DIRECTIVE
From the first line of the records below through the line with "List each element's", output each line exactly; skip the pictures.

DATA RECORDS
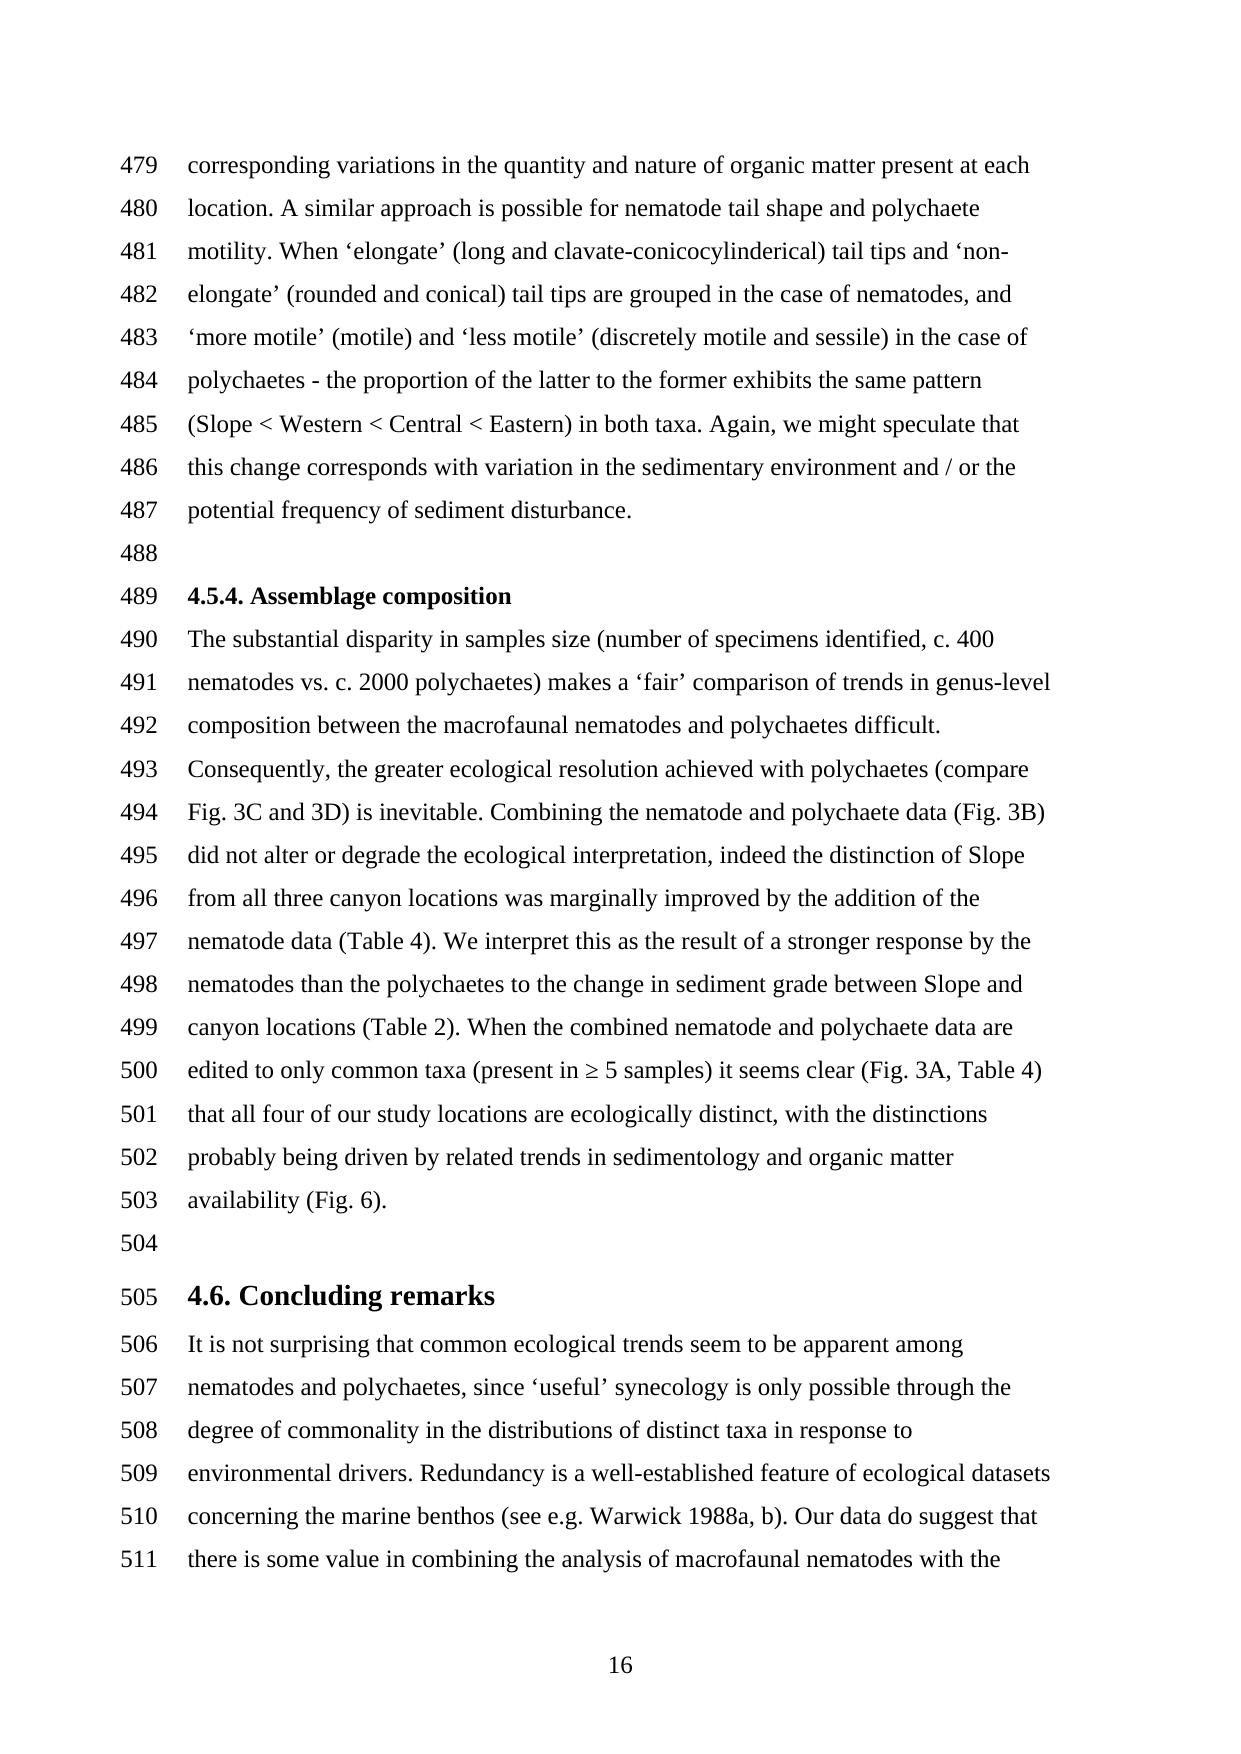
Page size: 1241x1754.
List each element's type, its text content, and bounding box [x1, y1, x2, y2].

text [187, 1329, 1053, 1573]
text 4.5.4. Assemblage composition [187, 581, 1053, 610]
text The substantial disparity in samples size (number of specimens identified, c. 400 nematodes vs. c. 2000 polychaetes) makes a ‘fair’ comparison of trends in genus-level composition between the macrofaunal nematodes and polychaetes difficult. Consequently, the greater ecological resolution achieved with polychaetes (compare Fig. 3C and 3D) is inevitable. Combining the nematode and polychaete data (Fig. 3B) did not alter or degrade the ecological interpretation, indeed the distinction of Slope from all three canyon locations was marginally improved by the addition of the nematode data (Table 4). We interpret this as the result of a stronger response by the nematodes than the polychaetes to the change in sediment grade between Slope and canyon locations (Table 2). When the combined nematode and polychaete data are edited to only common taxa (present in ≥ 5 samples) it seems clear (Fig. 3A, Table 4) that all four of our study locations are ecologically distinct, with the distinctions probably being driven by related trends in sedimentology and organic matter availability (Fig. 6). [187, 624, 1053, 1214]
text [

YOUR SOLUTION
Page size: 1241x1754.
List each element's type, its text content, and bounding box [x1, y1, x2, y2].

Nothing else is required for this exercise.